Chroniques

par laurent bergnach

Jurowski et l'Orchestre symphonique de la fédération de Russie
Bartók – Prokofiev – Rachmaninov

1 DVD Bel Air Classiques (2016)
BAC 107
Vladimir Jurowski joue Bartók, Prokofiev et Rachmaninov

Filmé avec une grande variété de plans dans la grande salle du conservatoire Tchaïkovski de Moscou, le 6 septembre 2013, ce concert rend hommage au chef d’orchestre Evgueni Svetlanov (1928-2002). Par ailleurs pianiste et compositeur, l’homme est célèbre pour avoir passé trente-cinq ans à la tête de l’Orchestre symphonique de la fédération de Russie (1965-2000) – sur les pas d’Alexandre Gaouk (1936–1941), Nathan Rakhline (1941–1945) et Konstantin Ivanov (1946–1965). Bientôt centenaire, la formation est conduite désormais par Vladimir Jurowski (depuis 2011).

Si la correspondance avec la jeune poétesse Marietta Chaguinian inspire à Sergueï Rachmaninov (1873-1943) Quatorze romances Op.34 (1912), son œuvre suivante, Les cloches Op.35 (1913), doit son existence à une lettre anonyme de la violoncelliste Maria Danivola. Elle conseille la lecture du poème éponyme d’Edgar Allan Poe, paru après la mort de l’Américain, en 1849. « Poe semble y pleurer la perte vaine de la vie, les questions que le grand âge même laisse sans réponses, et l’angoisse devant la mort – ou plutôt, devant l’absurdité de l’existence. Tout cela en germe dans le tintement de cloches… » (Jean-Jacques Groleau, in Rachmaninov, Actes Sud, 2011). Fondée sur la traduction de Konstantin Balmont, la symphonie vocale en quatre parties voit le jour avec succès, à Saint-Pétersbourg.

Paisible sinon espiègle, le premier mouvement délivre la tension joyeuse des clochettes d’argent de traineaux associés à l’enfance. Le ténor Vsevolod Grivnov s’y montre clair, vaillant et incisif. C’est ensuite l’or qui tinte, associé aux noces de la jeunesse. Tatiana Pavlovskaïa les évoquent d’un soprano onctueux et enveloppant. Le troisième mouvement rappelle le Prokofiev de la Suite scythe, ou encore Scriabine : les cloches de bronze gagnent en sauvagerie, menant vers le combat ce qui débutait comme une fête païenne.
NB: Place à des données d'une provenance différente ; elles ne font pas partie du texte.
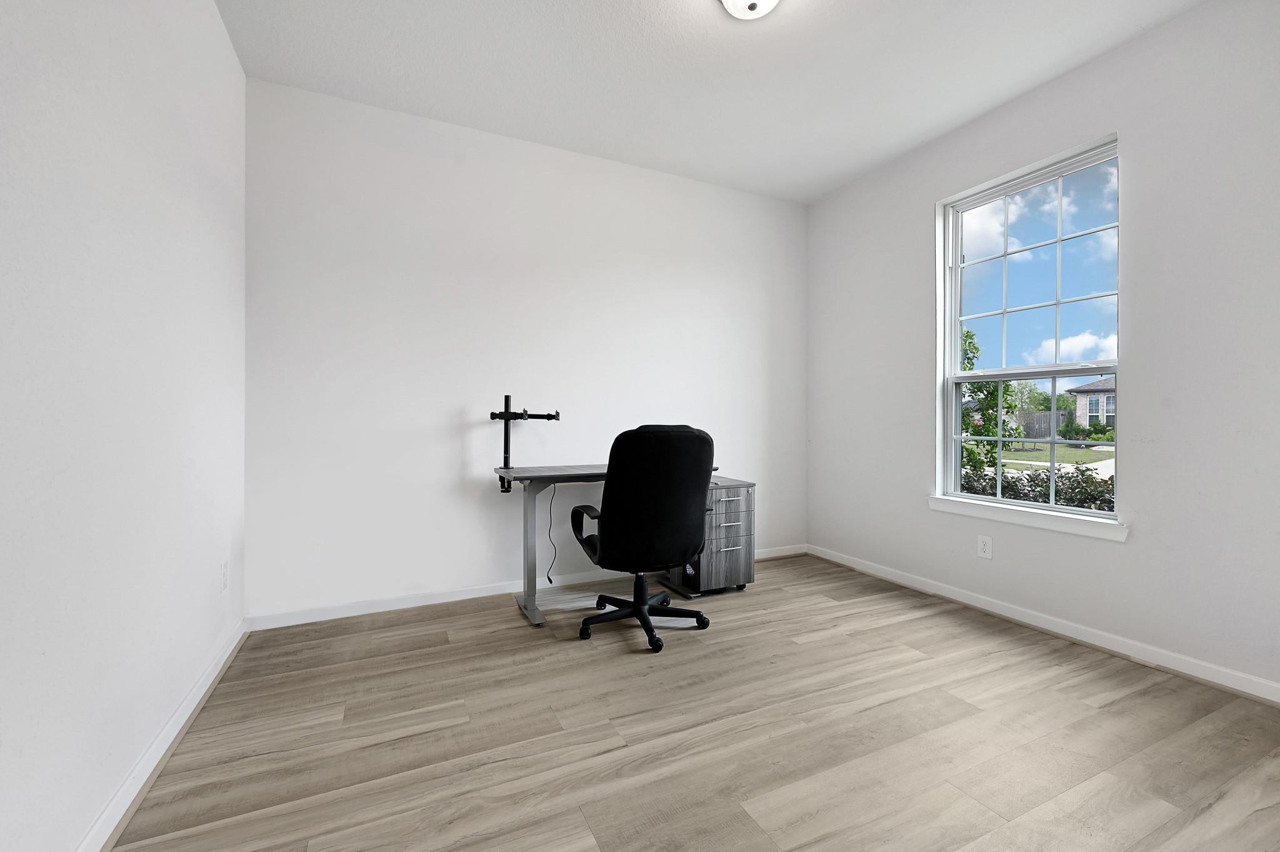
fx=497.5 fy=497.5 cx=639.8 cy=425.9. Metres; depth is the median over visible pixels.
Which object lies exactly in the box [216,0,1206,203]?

Lugubre, un glas de fer résonne enfin, lié à Sergueï Leiferkus, solide baryton.

Avant le retour de chanteurs en fin de programme, savourons le Concerto pour piano en mi majeur n°3 Sz.119 (1946), œuvre testamentaire d’un Béla Bartók qui meurt sans l’achever, malade et en exil – son élève Tibor Serly, altiste et compositeur, orchestre les dix-sept dernières mesures. On y apprécie la frappe délicate du virtuose d’origine ouzbèke Yefim Bronfman et le soin qu’apporte Jurowski à révéler toute la finesse de l’écriture bartókienne, osant notamment la grande tendresse et les touches d’humour du mouvement médian.

Signées Sergueï Prokofiev (1891-1953) et du symboliste Balmont, deux raretés viennent couronner ce concert moscovite : Deux poèmes Op.7 (1910), pour chœur féminin et orchestre, puis Sept, ils sont sept Op.30 (1917/1933), cantate pour ténor, chœur et orchestre. Le cygne blanc séduit par sa grande douceur, tandis que La vague se déroule dans un cristal tendrement enjoué. On retrouve Vsevolod Grivnov et le Chœur d’état académique Yourlov au complet pour une évocation expressive et angoissante des démons de cette « incantation chaldéenne », « broyant les hommes, ainsi que les hommes broient du grain ». Une fois encore, Jurowski interpelle notre oreille.